A session object is connected to a session cookie in a particular browser. If you login as one user and then relogin as a different user in the same browser, it will still use the same session object as the session object is generic and is only associated with the session cookie from the browser. It knows nothing at all about a login. You just use the session object to store your logged in user data.
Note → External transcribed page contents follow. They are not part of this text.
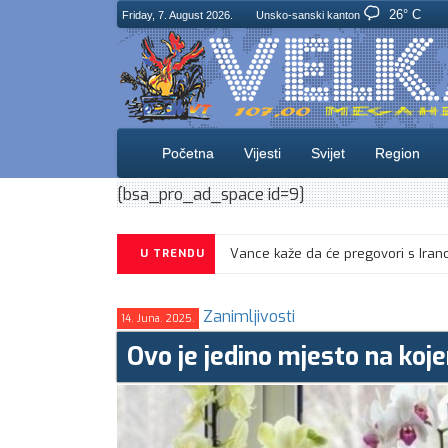
26° C
Friday, 7. August 2026.
Unsko-sanski kanton
Početna
Vijesti
Svijet
Region
[bsa_pro_ad_space id=9]
U TRENDU
Zanimljivosti
14. Juna. 2025.
Ovo je jedino mjesto na koj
Logging in as a new user, will just overwrite the previous user's data in the session.
If you have an explicit "logout" function, you could either clear or delete the prior session, but you can't count on that because users aren't required to do that before logging in as someone else. Probably what you should do is when you login a user, you should first reinitialize the session object to be empty (clear all prior data) so there's no risk of contamination from one user to the next. Note, none of this is an issue between logins from different browsers because they won't ever share the same session object.
Shouldn't a new session be created independently of the first one? Also I want to mention that cookie connect.sid is remaining the same as before, it's not changed.
A session object from express-session has nothing to do with login. Your login is a whole different layer on top of the session. A session object is connected to a connect.sid cookie. If a client presents the same connect.sid cookie, then your server will fetch the same session object. So, as I explained earlier, if you login as userA in browser 1, that fills in userA's login data into the session object that is associated with the cookie in browser 1. If you then login as a userB in browser 1 before the session cookie expires, it's still got the same connect.sid cookie so it will still be using the exact same session object on the server. Your code, will then put userB's data into that same session object.
Just remember that express-session is working off a cookie in a specific browser and has nothing at all to do with your own login process. Your login process is just using the underlying session object to store login data.